La circulation des images numériques
Rencontre avec Agnès de Cayeux et Bernard Stiegler
Centre pompidou à l'occasion du Festival Pocket Films et la diffusion du film Level7
8 octobre 2006
Ce que je ne sais pas
Quant à la circulation des images
J'aime regarder les images circuler. Je perçois les pratiques actuelles
sur les réseaux comme la préfiguration intelligente et sensible de
notre propre évolution. Ce geste banal. Celui de l'amateur précisément
qui dépose peu à peu la syntaxe relationnelle à venir - sociale et
identitaire.
Nous
devons habiter ces zones du réel et nous devons en activer les
mouvements d'oscillations. Nous avons la chance de pouvoir vivre cette
mutation. Nous devons regarder TF1 comme Chloé Delaume, nous devons
traverser ces réseaux comme nos propres territoires réels, si réels.
Nous ne pouvons pas aujourd'hui nous abstraire de ceux-ci. Nous menons
un combat singulier : celui d'affirmer le fait que nous n'y comprenons
rien.
Lorsqu'à partir de cette année 1996, je
commence à habiter les réseaux, j'observe et plus précisément sur les
chambres de rencontres vidéo-chat, j'observe donc l'autre, l'amateur et
note minutieusement ses pratiques. Je mène des expériences avec lui, je
suis lui et moi. Et je vois l'autre dans ce geste banal s'emparer des
outils et les détourner de leurs fonctionnalités, inventer une
grammaire relationnelle, un jeu identitaire, des règles, des
fondements, que sais-je ? Je le regarde se définir peu à peu dans ce
territoire mouvant comme un être mutant. Ces amateurs-là expriment
leurs devenirs, leur mutation - la nôtre - leur manière d'exister
ailleurs socialement et intimement. Leur manière d'être lui et lui et
moi et tous les autres . Et ceci librement.
Puis, il
y a eu ce phénomène des blogs, de cette manière de s'exposer, de se
mettre en scène, de se donner à voir, à lire, de cette exhibition
radicale des corps et des mots. Un autre jeu identitaire.
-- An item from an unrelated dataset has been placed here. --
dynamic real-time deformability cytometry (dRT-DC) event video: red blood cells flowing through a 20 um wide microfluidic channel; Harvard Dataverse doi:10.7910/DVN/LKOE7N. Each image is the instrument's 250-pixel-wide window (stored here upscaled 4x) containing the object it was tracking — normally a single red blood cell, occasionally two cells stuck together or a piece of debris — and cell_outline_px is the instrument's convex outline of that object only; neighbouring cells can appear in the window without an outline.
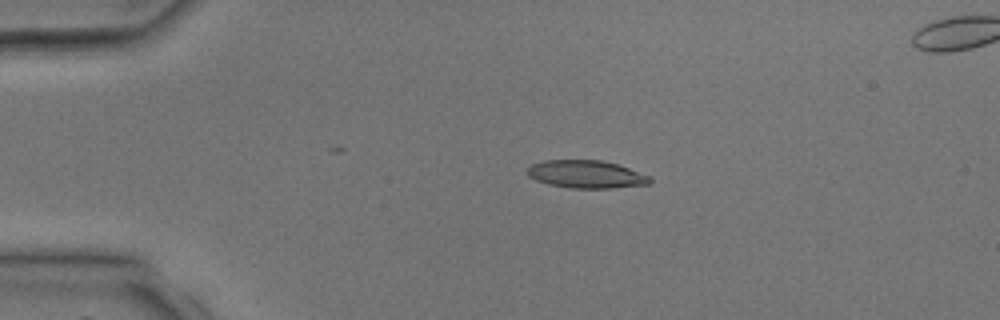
{"species": "common noctule bat (a hibernating species)", "species_latin": "Nyctalus noctula", "temperature_condition": "room temperature", "stored_images_in_passage": 4, "camera_frame_rate_fps": 3000, "um_per_image_px": 0.085, "animal": {"sex": "male", "body_mass_g": 17.9, "forearm_length_mm": 54.2}, "frame": {"image": 1, "passage_image": 2, "time_ms": 1.0, "image_size_px": [1000, 320], "cell_outline_px": [[652, 184], [612, 188], [568, 188], [548, 184], [536, 180], [528, 176], [524, 172], [524, 168], [532, 164], [544, 160], [600, 160], [616, 164], [652, 176]], "centroid_in_image_um": [49.8, 14.82], "position_along_channel_um": 35.2, "area_um2": 20.17}}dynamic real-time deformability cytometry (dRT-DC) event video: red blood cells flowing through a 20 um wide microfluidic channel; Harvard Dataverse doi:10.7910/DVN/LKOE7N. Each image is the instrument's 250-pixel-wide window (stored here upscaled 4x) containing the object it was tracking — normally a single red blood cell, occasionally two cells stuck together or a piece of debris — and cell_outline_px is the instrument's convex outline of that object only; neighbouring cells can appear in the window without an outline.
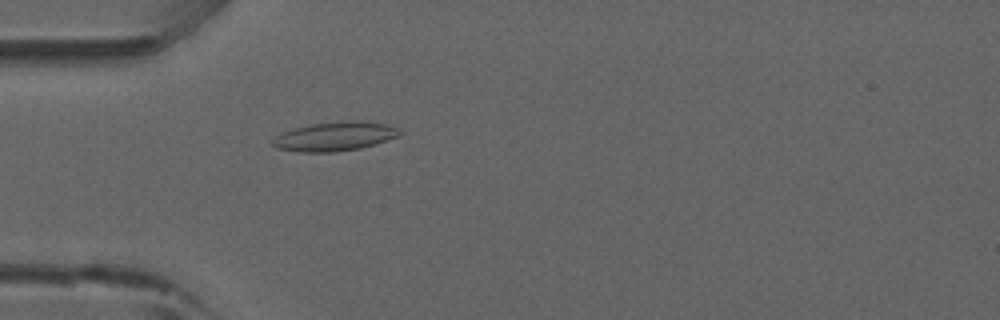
{"species": "common noctule bat (a hibernating species)", "species_latin": "Nyctalus noctula", "temperature_condition": "room temperature", "stored_images_in_passage": 53, "camera_frame_rate_fps": 3000, "um_per_image_px": 0.085, "animal": {"sex": "male", "forearm_length_mm": 52.5}, "frame": {"image": 1, "passage_image": 16, "time_ms": 5.0, "image_size_px": [1000, 320], "cell_outline_px": [[404, 132], [400, 136], [376, 144], [360, 148], [332, 152], [300, 152], [276, 148], [272, 144], [272, 140], [276, 136], [292, 128], [312, 124], [344, 120], [360, 120], [388, 124]], "centroid_in_image_um": [28.5, 11.58], "position_along_channel_um": 56.5, "area_um2": 21.73}}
Une autre
circulation des images que j'aime à regarder mais qui me lasse parfois,
car je la trouve très narcissique et éloignée des enjeux de ce
territoire des réseaux.
Et depuis peu, ces plates-formes comme youtube ou myspace. De cette circulation à outrance des images.
Je
ne me lasse pas d'observer certains de leurs acteurs dans ce geste
précis du désir de soi et lui et moi. Cette envie-là de l'accessibilité
de l'autre à soi me touche parce que je la crois libre. J'espère qu'il
s'agit ici d'un instant possible d'expression de soi et moi et lui qui
participe de la compréhension de notre nouvelle identité dans ces zones
du réel.
Sur ces plates-formes et quant à ce second
geste qui consiste à numériser, stocker et proposer à tous et librement
des émissions, des discours politiques, des concerts, je le vois comme
le geste d'un collectionneur, d'un adolescent, d'une personne engagée
souhaitant partager une une obsession, une conviction, une précision.
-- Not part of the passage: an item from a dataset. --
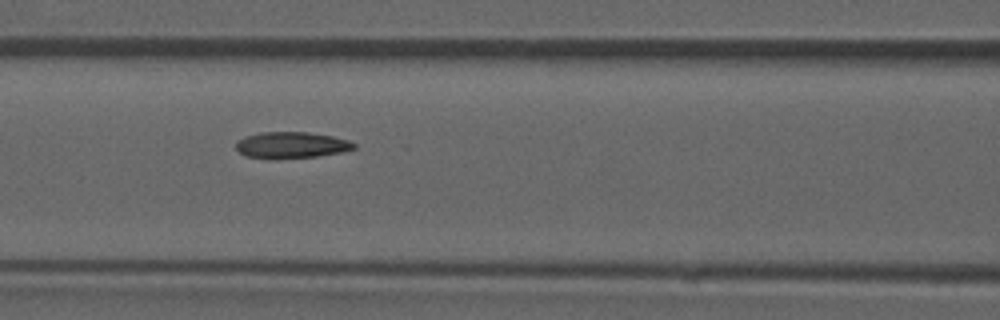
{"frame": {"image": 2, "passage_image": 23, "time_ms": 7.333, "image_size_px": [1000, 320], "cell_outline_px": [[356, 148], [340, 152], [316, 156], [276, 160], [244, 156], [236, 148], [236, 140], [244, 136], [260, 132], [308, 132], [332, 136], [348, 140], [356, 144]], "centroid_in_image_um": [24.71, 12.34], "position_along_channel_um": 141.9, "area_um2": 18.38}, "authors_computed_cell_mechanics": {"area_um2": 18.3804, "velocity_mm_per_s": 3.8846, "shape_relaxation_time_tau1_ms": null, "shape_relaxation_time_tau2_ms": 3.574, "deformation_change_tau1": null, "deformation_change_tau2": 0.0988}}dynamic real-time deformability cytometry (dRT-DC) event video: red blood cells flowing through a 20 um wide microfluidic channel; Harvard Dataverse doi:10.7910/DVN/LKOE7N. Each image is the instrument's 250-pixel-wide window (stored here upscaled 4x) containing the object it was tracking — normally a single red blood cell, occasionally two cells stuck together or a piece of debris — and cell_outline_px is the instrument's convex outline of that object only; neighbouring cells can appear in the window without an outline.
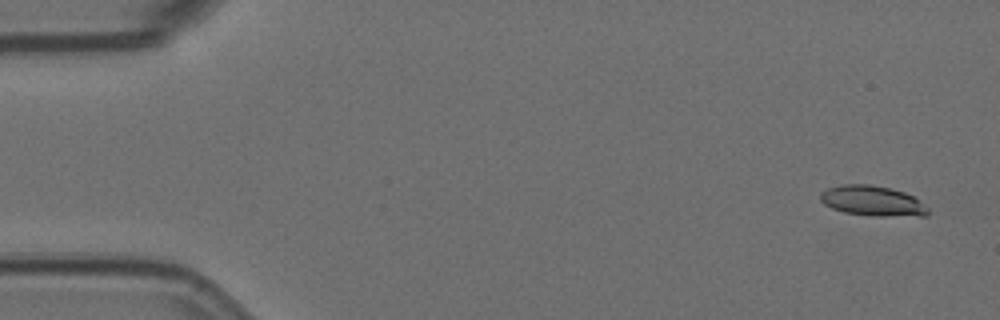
{"species": "Egyptian fruit bat (a non-hibernating species)", "species_latin": "Rousettus aegyptiacus", "temperature_condition": "room temperature", "stored_images_in_passage": 5, "camera_frame_rate_fps": 3000, "um_per_image_px": 0.085, "animal": {"sex": "female"}, "frame": {"image": 1, "passage_image": 1, "time_ms": 0.0, "image_size_px": [1000, 320], "cell_outline_px": [[928, 216], [876, 216], [844, 212], [832, 208], [824, 204], [820, 200], [820, 192], [828, 188], [844, 184], [868, 184], [892, 188], [904, 192], [920, 200], [928, 208]], "centroid_in_image_um": [74.18, 17.07], "position_along_channel_um": 10.8, "area_um2": 19.02}}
Cet accès libre à l'information me plaît à outrance.
Quant
à l'intrusion de channels de publicité sur ces plates-formes pour la
vente du premier album de cette jeune starlette Paris Hilton, par
exemple, je ne m'y intéresse pas, Cette proposition est outrageusement
criante, je ne l'aime pas.
Et puis ce phénomène
nommé happy slapping, tant et tant médiatisé. Mais dont il faut parler
à outrance sans doute. J'y perçois l'expression d'une grande maîtrise
des outils et de la connaissance précise des réseaux par nos gosses.
D'un réseau à un autre librement.
Mais il y a ce
truc qui m'effraie et que je n'aime pas : la non-circulation des
images, des médias. La normalisation des canaux de diffusion des «
contenus ». Ces infrastructures naissantes qui opéreront sur un très
haut débit, notre future Ville 3.0 ? là où nous ne pourrons plus
habiter moi, toi et tous les autres.